** INSTRUCTIONS TO FOLLOW **
Taking the data below, please print only the lines from the line holding "Persuade 60" to the line holding "# * encoding: utf-8", inclusive, with pictures omitted.

** DATASET RECORDS **
+===+

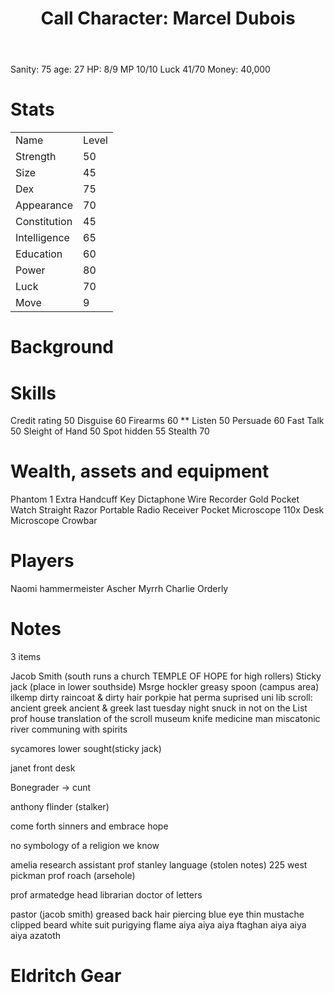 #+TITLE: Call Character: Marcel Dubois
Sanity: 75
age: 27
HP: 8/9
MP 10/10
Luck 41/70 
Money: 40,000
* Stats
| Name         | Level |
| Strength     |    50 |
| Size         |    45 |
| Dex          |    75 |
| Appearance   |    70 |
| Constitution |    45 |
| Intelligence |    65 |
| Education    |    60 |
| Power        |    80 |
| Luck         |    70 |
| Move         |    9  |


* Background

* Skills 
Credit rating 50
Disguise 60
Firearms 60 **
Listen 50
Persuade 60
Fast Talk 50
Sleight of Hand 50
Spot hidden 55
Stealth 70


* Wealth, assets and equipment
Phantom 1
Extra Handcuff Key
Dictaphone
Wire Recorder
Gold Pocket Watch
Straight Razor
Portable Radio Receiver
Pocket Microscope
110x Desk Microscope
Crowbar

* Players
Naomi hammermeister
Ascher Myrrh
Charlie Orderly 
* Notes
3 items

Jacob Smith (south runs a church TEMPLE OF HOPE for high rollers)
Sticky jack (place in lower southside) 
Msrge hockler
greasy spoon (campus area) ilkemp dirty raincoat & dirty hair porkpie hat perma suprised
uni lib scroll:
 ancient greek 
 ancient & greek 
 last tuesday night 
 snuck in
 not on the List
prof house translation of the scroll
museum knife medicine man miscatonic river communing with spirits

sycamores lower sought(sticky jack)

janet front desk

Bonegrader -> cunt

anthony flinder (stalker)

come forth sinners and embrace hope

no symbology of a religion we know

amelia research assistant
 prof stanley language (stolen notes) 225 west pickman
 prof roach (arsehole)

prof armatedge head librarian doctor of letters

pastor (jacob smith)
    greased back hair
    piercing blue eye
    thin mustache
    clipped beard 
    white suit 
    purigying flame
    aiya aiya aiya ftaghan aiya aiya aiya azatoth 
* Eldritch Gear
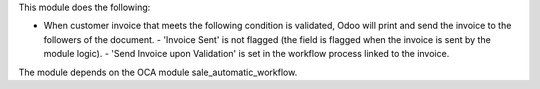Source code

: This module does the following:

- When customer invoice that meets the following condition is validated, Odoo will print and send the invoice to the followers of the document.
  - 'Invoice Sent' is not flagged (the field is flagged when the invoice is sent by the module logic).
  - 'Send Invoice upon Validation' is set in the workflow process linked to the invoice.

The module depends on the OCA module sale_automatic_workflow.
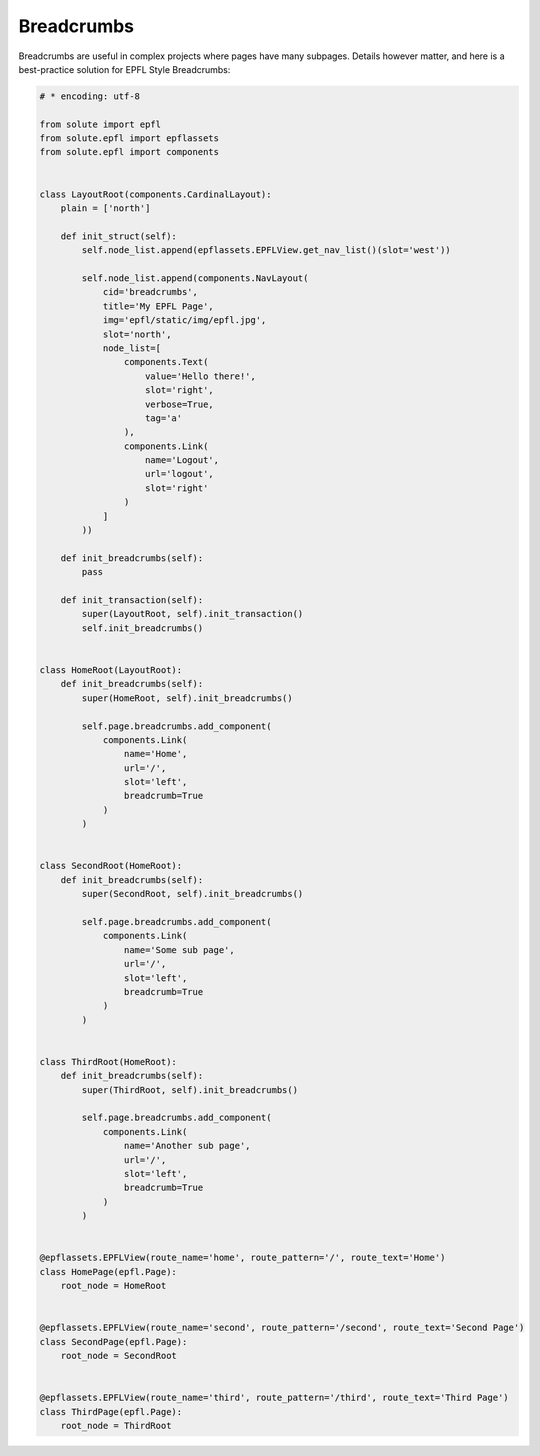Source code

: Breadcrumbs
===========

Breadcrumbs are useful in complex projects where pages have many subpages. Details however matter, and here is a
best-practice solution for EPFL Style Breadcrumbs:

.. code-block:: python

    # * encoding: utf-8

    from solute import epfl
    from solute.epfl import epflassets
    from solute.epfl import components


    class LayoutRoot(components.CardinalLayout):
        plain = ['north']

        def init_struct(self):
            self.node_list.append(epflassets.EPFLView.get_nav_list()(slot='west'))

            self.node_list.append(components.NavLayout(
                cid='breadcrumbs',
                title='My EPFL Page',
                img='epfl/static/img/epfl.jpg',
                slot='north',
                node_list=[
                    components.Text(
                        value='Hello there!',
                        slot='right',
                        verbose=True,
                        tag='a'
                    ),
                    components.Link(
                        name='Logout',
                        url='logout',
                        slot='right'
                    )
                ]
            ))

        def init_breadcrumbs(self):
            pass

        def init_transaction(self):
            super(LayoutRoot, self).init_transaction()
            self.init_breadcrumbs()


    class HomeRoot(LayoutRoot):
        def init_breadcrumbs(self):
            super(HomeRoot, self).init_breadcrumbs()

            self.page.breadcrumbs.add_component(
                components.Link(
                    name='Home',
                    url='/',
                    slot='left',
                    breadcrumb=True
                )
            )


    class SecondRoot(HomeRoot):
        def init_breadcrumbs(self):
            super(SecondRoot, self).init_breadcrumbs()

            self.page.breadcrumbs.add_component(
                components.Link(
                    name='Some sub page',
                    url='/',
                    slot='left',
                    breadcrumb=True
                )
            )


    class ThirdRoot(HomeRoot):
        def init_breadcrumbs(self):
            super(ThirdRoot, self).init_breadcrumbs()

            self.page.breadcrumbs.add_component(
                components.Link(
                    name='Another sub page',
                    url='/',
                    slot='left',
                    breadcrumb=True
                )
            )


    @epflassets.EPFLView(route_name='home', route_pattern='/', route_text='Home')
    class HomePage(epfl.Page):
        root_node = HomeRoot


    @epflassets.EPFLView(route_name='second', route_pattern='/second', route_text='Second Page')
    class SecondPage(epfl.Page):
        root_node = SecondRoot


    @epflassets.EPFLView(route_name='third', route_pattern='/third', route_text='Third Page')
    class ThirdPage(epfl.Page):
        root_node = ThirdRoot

+===+

** RESULT BELOW **
Persuade 60
Fast Talk 50
Sleight of Hand 50
Spot hidden 55
Stealth 70


* Wealth, assets and equipment
Phantom 1
Extra Handcuff Key
Dictaphone
Wire Recorder
Gold Pocket Watch
Straight Razor
Portable Radio Receiver
Pocket Microscope
110x Desk Microscope
Crowbar

* Players
Naomi hammermeister
Ascher Myrrh
Charlie Orderly 
* Notes
3 items

Jacob Smith (south runs a church TEMPLE OF HOPE for high rollers)
Sticky jack (place in lower southside) 
Msrge hockler
greasy spoon (campus area) ilkemp dirty raincoat & dirty hair porkpie hat perma suprised
uni lib scroll:
 ancient greek 
 ancient & greek 
 last tuesday night 
 snuck in
 not on the List
prof house translation of the scroll
museum knife medicine man miscatonic river communing with spirits

sycamores lower sought(sticky jack)

janet front desk

Bonegrader -> cunt

anthony flinder (stalker)

come forth sinners and embrace hope

no symbology of a religion we know

amelia research assistant
 prof stanley language (stolen notes) 225 west pickman
 prof roach (arsehole)

prof armatedge head librarian doctor of letters

pastor (jacob smith)
    greased back hair
    piercing blue eye
    thin mustache
    clipped beard 
    white suit 
    purigying flame
    aiya aiya aiya ftaghan aiya aiya aiya azatoth 
* Eldritch Gear
Source code

: This module does the following:

- When customer invoice that meets the following condition is validated, Odoo will print and send the invoice to the followers of the document.
  - 'Invoice Sent' is not flagged (the field is flagged when the invoice is sent by the module logic).
  - 'Send Invoice upon Validation' is set in the workflow process linked to the invoice.

The module depends on the OCA module sale_automatic_workflow.
Source code

: Breadcrumbs
===========

Breadcrumbs are useful in complex projects where pages have many subpages. Details however matter, and here is a
best-practice solution for EPFL Style Breadcrumbs:

.. code-block:: python

    # * encoding: utf-8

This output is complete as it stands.